_Task brief_: All that is wanted is the exact text of each line from the one with "Para los 20000 se suele cambiar la" to the close of the listing, ends included.

----

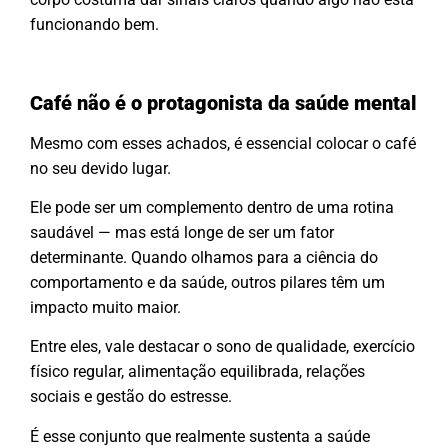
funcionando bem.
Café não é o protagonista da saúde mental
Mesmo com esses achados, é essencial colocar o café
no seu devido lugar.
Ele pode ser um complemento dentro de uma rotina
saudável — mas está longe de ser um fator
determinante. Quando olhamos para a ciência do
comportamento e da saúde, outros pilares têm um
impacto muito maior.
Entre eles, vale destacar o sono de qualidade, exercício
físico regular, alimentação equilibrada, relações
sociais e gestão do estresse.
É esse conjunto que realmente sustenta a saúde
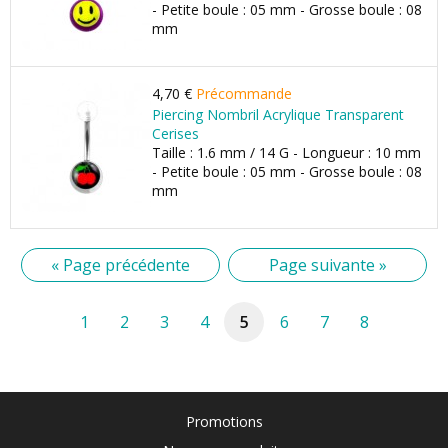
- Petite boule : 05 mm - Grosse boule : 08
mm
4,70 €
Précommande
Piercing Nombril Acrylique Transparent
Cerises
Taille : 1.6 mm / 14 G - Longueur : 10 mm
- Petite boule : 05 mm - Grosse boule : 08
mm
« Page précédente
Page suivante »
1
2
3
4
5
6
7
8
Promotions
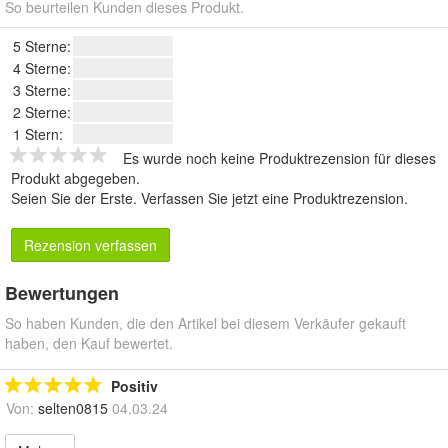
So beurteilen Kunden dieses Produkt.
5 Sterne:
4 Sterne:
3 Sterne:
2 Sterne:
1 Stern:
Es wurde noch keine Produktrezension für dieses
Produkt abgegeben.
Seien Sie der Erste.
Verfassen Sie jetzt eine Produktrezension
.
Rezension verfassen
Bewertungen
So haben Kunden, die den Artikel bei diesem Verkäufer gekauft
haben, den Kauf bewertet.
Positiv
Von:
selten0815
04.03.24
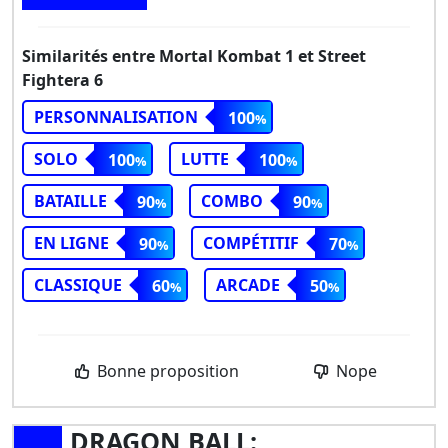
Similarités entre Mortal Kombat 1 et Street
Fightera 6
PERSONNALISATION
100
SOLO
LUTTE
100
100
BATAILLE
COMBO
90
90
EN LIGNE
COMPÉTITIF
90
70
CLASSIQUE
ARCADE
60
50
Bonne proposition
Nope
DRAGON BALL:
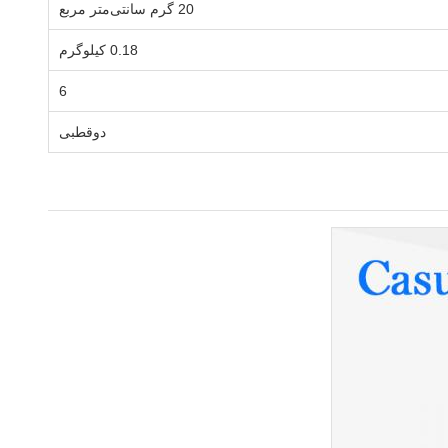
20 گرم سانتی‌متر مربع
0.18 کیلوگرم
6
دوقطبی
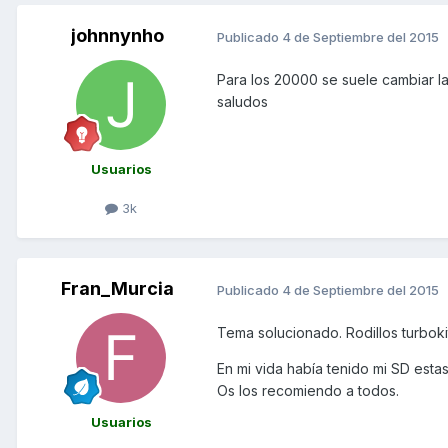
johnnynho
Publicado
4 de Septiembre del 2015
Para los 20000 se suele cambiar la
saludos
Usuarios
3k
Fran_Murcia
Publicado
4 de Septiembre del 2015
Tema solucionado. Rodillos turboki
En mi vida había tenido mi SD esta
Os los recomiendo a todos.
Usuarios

----

_Response to this task_:
Para los 20000 se suele cambiar la
saludos
Usuarios
3k
Fran_Murcia
Publicado
4 de Septiembre del 2015
Tema solucionado. Rodillos turboki
En mi vida había tenido mi SD esta
Os los recomiendo a todos.
Usuarios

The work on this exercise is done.